*Zadanie A*: Wypisz dokładnie fragment tekstu o likwidacji małych sądów, zaczynając od „Jak zwykle w” i kończąc na „działające zazwyczaj sprawnie.”.
*Zadanie B*: Proszę kontynuować tekst o likwidacji małych sądów od miejsca, w którym się kończy.

*Podany tekst*:
··········
Królikowski: Krajobraz sądów po reformie Gowina

Bez fanfar i zbytniego rozgłosu kończy się właśnie sprawa likwidacji małych sądów w ramach tzw. reformy Gowina. Z „pozytywnej szajby" byłego ministra sprawiedliwości pozostało niewiele – pisze sędzia Mariusz Królikowski.

Publikacja: 02.01.2016 07:28

Jarosław Gowin

Jarosław Gowin

Foto: Fotorzepa, Piotr Guzik

Od 1 stycznia 2016 r. minister sprawiedliwości zamierza przywrócić ostatni ze zlikwidowanych przez Jarosława Gowina sądów, który spełnia warunki do przywrócenia – Sąd Rejonowy w Strzyżowie. Tym samym trwale zlikwidowane pozostaną tylko trzy z 79 sądów dotkniętych „pozytywną szajbą" byłego ministra.

Tak oto kończy się historia, na której ówczesny minister sprawiedliwości Jarosław Gowin postanowił zbić kapitał polityczny poprzez likwidację pewnej liczby (początkowo miało to być 120, później 79) najmniejszych polskich sądów. Oczywiście towarzyszyła temu akcja propagandowa, mająca uzasadnić zmiany. Podstawowym celem zniesienia małych sądów miała być likwidacja lokalnych sitw i układów, które – z nieznanych bliżej powodów – ulokować się miały właśnie w najmniejszych jednostkach, liczących do dziewięciu etatów sędziowskich. Według słów ministra Gowina dobroczynne skutki likwidacji miały polegać także na przyspieszeniu postępowań sądowych – a jakże – o jedną trzecią, poprawieniu organizacji pracy w ramach efektu synergii, oszczędnościach z likwidacji stanowisk prezesów i zabraniu im służbowych limuzyn.

Wiedział najlepiej

Jak zwykle w podobnych przypadkach minister kompletnie nie brał pod uwagę głosów krytyki, płynących ze środowisk lokalnych, a także od sędziów (w tym ze Stowarzyszenia Sędziów Polskich Iustitia), wskazujących na iluzoryczność korzyści i realne zagrożenia. Każda krytyka była uznawana za przejaw rozpaczliwej obrony ze strony sitwy i jedynie utwierdzała ministra w przekonaniu do własnych działań. Ignorował przy tym całkowicie względy geograficzne, komunikacyjne i społeczne. Nie wziął nawet pod uwagę tej oczywistej prawdy, że problemy organizacyjne generują zwykle sądy największe, położone w metropoliach, a nie najmniejsze, działające zazwyczaj sprawnie.
··········
*Wyodrębnione dane*:
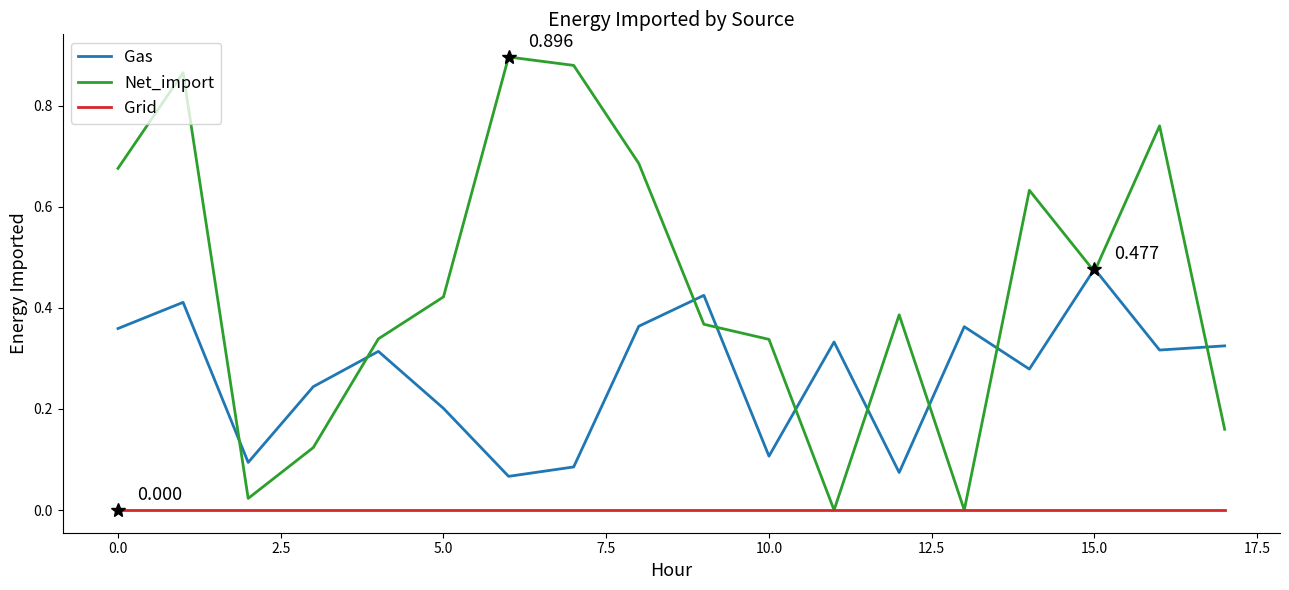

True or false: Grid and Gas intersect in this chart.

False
··········
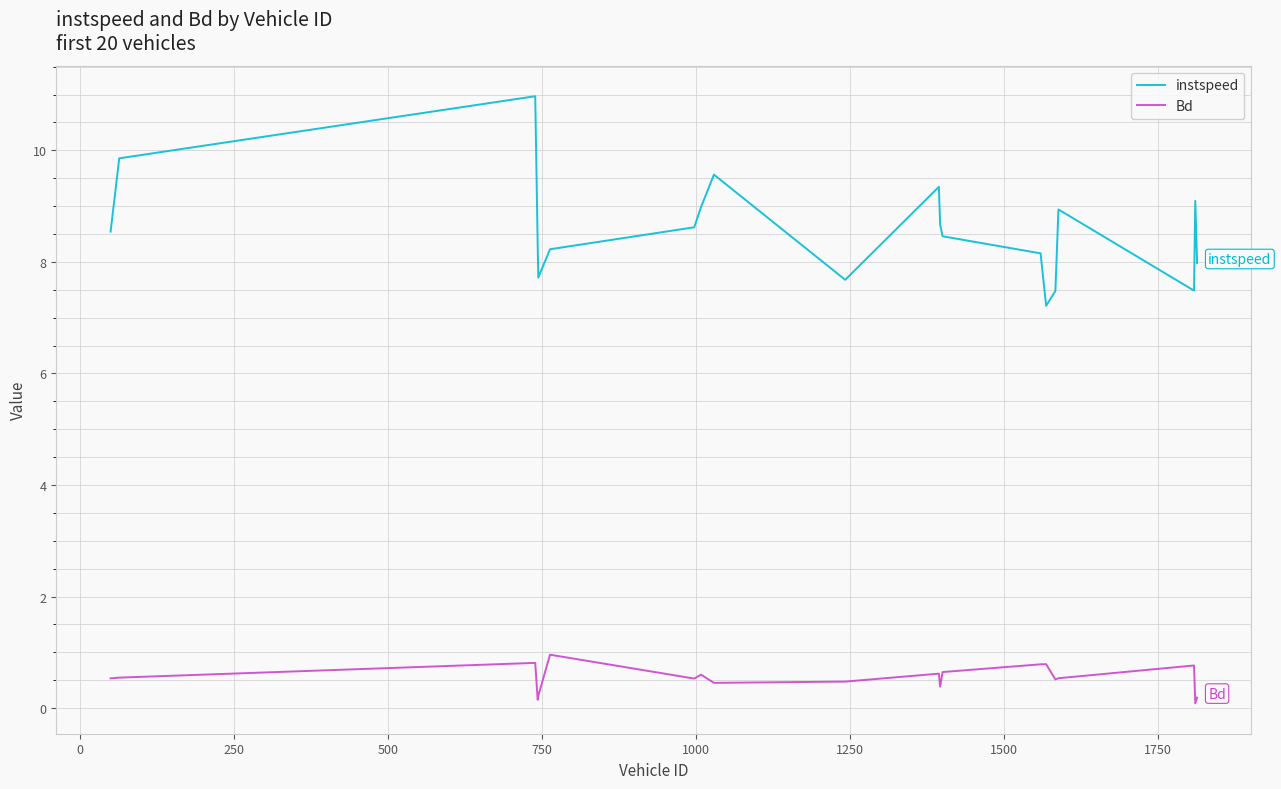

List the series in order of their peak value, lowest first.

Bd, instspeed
··········
*Odpowiedź pisemna A*:
Jak zwykle w podobnych przypadkach minister kompletnie nie brał pod uwagę głosów krytyki, płynących ze środowisk lokalnych, a także od sędziów (w tym ze Stowarzyszenia Sędziów Polskich Iustitia), wskazujących na iluzoryczność korzyści i realne zagrożenia. Każda krytyka była uznawana za przejaw rozpaczliwej obrony ze strony sitwy i jedynie utwierdzała ministra w przekonaniu do własnych działań. Ignorował przy tym całkowicie względy geograficzne, komunikacyjne i społeczne. Nie wziął nawet pod uwagę tej oczywistej prawdy, że problemy organizacyjne generują zwykle sądy największe, położone w metropoliach, a nie najmniejsze, działające zazwyczaj sprawnie.

*Odpowiedź pisemna B*:
Szybko się okazało, że ignorowane przez ministra zastrzeżenia były słuszne. Nie nastąpił spodziewany efekt synergii, gdyż nie mógł nastąpić przy indywidualnym, a nie zespołowym systemie pracy sędziów i połączeniu jednostek odległych od siebie o kilkadziesiąt kilometrów. Nie udało się zwiększyć efektywności o legendarną już jedną trzecią, wręcz przeciwnie – nastąpił jej spadek, co wyraźnie widać w analizie statystyk za lata 2012–2013.

Nie nastąpiły też żadne istotne oszczędności, natomiast bezpośrednie koszty likwidacji (wymiana pieczątek, szyldów itp.) była szacowana na kilka milionów złotych. Kosztów pośrednich, związanych z przesyłaniem akt, korespondencji czy przejazdami, nikt nawet nie próbował oszacować. O kosztach społecznych już nawet nie wspomnę.

Wystąpiły natomiast skutki negatywne. Przez pierwszy miesiąc zamieszanie organizacyjne nie pozwalało na normalne funkcjonowanie sądów. Wkrótce pojawiła się wątpliwość – oparta na uzasadnieniu orzeczenia Sądu Najwyższego – czy przeniesienia w ogóle były skuteczne, bo nie zostały podpisane osobiście przez ministra, tylko przez podsekretarzy stanu. Skutkowało to masowym powstrzymywaniem się sędziów od orzekania, wskutek czego praca 51 jednostek zamiejscowych została na kilka miesięcy w mniejszym lub większym stopniu sparaliżowana.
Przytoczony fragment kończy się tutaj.